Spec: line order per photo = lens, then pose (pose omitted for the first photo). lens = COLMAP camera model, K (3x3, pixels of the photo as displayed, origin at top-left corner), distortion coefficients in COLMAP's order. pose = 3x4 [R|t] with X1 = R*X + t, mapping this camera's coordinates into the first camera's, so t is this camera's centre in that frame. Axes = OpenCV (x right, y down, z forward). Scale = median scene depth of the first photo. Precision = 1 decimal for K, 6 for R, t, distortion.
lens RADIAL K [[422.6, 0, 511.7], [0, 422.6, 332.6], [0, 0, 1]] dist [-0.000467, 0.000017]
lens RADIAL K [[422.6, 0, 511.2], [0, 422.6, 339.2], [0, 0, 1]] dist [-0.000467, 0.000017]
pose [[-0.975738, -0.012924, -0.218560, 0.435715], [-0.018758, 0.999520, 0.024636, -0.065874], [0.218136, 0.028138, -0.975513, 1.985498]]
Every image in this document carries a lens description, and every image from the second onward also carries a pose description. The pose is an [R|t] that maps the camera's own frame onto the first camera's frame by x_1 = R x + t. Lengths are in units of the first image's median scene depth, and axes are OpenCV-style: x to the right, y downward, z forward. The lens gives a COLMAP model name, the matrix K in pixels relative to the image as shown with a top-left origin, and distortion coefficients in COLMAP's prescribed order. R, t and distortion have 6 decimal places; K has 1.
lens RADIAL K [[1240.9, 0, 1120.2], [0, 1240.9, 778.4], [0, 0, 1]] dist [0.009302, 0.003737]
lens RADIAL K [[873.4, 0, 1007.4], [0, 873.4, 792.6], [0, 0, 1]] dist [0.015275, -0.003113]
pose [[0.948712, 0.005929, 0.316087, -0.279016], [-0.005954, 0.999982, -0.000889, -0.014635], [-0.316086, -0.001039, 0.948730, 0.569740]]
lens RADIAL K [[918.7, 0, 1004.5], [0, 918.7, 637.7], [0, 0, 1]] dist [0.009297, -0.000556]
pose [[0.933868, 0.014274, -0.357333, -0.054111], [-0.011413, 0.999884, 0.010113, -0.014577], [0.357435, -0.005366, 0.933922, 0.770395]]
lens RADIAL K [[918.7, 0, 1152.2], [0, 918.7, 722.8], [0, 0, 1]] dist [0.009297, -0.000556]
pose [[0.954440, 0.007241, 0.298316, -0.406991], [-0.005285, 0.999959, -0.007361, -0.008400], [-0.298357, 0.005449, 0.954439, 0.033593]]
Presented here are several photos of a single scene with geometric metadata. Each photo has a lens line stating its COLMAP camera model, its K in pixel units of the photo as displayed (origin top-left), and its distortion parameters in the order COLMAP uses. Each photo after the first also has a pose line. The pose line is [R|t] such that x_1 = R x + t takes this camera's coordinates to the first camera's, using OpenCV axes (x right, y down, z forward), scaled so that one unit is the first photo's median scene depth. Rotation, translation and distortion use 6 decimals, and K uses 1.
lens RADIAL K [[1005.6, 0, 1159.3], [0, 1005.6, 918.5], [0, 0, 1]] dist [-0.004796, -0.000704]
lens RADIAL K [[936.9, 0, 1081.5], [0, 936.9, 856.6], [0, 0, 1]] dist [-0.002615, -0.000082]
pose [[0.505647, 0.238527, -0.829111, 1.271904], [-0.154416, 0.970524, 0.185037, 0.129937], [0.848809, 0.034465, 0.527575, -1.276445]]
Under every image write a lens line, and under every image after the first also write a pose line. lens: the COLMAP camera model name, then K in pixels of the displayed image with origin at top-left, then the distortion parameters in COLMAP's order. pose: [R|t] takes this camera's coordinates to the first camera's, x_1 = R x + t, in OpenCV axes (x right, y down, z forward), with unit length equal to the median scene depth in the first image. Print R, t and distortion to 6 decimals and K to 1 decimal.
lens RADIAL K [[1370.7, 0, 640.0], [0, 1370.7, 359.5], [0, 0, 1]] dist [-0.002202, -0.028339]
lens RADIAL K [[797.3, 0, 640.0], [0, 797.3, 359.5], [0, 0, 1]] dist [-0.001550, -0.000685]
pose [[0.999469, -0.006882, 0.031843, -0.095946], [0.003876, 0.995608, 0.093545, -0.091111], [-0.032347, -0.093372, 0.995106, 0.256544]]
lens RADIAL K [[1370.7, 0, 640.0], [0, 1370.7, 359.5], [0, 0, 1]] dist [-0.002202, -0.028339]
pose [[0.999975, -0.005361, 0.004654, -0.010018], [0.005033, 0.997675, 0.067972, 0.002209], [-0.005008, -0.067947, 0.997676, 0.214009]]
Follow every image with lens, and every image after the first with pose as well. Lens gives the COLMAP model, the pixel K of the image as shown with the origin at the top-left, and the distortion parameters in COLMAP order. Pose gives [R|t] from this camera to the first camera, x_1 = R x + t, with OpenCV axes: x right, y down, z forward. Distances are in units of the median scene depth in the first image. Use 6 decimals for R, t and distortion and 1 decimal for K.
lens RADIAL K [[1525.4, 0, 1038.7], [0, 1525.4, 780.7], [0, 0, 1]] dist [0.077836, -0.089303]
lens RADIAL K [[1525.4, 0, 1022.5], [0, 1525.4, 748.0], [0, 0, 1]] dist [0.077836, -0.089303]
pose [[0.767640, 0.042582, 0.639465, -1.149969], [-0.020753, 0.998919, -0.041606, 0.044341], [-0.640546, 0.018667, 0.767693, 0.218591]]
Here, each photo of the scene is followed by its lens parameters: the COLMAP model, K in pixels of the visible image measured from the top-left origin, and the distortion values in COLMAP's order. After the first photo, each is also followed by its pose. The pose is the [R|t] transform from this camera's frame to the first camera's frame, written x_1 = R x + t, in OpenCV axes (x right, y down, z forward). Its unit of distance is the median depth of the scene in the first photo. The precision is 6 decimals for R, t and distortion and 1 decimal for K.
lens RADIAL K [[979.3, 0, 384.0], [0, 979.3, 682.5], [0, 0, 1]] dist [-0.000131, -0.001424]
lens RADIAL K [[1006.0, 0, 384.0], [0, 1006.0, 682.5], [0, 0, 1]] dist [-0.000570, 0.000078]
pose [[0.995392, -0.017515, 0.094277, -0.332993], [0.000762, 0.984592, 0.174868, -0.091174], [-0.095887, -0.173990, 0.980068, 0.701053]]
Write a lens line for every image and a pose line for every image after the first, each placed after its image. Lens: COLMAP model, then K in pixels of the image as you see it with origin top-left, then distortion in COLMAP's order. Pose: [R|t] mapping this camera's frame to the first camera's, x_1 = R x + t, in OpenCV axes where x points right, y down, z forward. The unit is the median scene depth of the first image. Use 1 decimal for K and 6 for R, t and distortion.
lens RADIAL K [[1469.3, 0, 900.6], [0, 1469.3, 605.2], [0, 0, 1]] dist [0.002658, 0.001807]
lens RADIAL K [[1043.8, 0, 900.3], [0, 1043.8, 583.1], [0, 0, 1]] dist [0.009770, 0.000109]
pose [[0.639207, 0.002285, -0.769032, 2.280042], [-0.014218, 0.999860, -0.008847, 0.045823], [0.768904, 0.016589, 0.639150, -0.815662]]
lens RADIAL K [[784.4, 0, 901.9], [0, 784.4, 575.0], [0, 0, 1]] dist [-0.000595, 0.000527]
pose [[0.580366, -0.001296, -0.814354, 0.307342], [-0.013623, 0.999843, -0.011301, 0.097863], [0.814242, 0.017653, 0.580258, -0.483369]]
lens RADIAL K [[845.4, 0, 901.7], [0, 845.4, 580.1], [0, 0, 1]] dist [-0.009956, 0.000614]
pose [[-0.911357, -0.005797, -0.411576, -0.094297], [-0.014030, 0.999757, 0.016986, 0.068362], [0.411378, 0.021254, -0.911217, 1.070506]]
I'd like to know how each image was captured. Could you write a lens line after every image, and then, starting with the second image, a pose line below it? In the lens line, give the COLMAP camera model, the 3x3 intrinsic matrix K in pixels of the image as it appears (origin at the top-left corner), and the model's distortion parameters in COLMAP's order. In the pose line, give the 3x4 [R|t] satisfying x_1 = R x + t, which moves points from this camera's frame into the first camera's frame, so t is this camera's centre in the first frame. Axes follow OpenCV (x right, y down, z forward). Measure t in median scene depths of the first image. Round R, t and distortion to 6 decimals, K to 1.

◇ ◇ ◇

Look for the line with "Write a lens line for" in the listing above. Print it and each later line exactly, ending with the last line.

Write a lens line for every image and a pose line for every image after the first, each placed after its image. Lens: COLMAP model, then K in pixels of the image as you see it with origin top-left, then distortion in COLMAP's order. Pose: [R|t] mapping this camera's frame to the first camera's, x_1 = R x + t, in OpenCV axes where x points right, y down, z forward. The unit is the median scene depth of the first image. Use 1 decimal for K and 6 for R, t and distortion.
lens RADIAL K [[1469.3, 0, 900.6], [0, 1469.3, 605.2], [0, 0, 1]] dist [0.002658, 0.001807]
lens RADIAL K [[1043.8, 0, 900.3], [0, 1043.8, 583.1], [0, 0, 1]] dist [0.009770, 0.000109]
pose [[0.639207, 0.002285, -0.769032, 2.280042], [-0.014218, 0.999860, -0.008847, 0.045823], [0.768904, 0.016589, 0.639150, -0.815662]]
lens RADIAL K [[784.4, 0, 901.9], [0, 784.4, 575.0], [0, 0, 1]] dist [-0.000595, 0.000527]
pose [[0.580366, -0.001296, -0.814354, 0.307342], [-0.013623, 0.999843, -0.011301, 0.097863], [0.814242, 0.017653, 0.580258, -0.483369]]
lens RADIAL K [[845.4, 0, 901.7], [0, 845.4, 580.1], [0, 0, 1]] dist [-0.009956, 0.000614]
pose [[-0.911357, -0.005797, -0.411576, -0.094297], [-0.014030, 0.999757, 0.016986, 0.068362], [0.411378, 0.021254, -0.911217, 1.070506]]
I'd like to know how each image was captured. Could you write a lens line after every image, and then, starting with the second image, a pose line below it? In the lens line, give the COLMAP camera model, the 3x3 intrinsic matrix K in pixels of the image as it appears (origin at the top-left corner), and the model's distortion parameters in COLMAP's order. In the pose line, give the 3x4 [R|t] satisfying x_1 = R x + t, which moves points from this camera's frame into the first camera's frame, so t is this camera's centre in the first frame. Axes follow OpenCV (x right, y down, z forward). Measure t in median scene depths of the first image. Round R, t and distortion to 6 decimals, K to 1.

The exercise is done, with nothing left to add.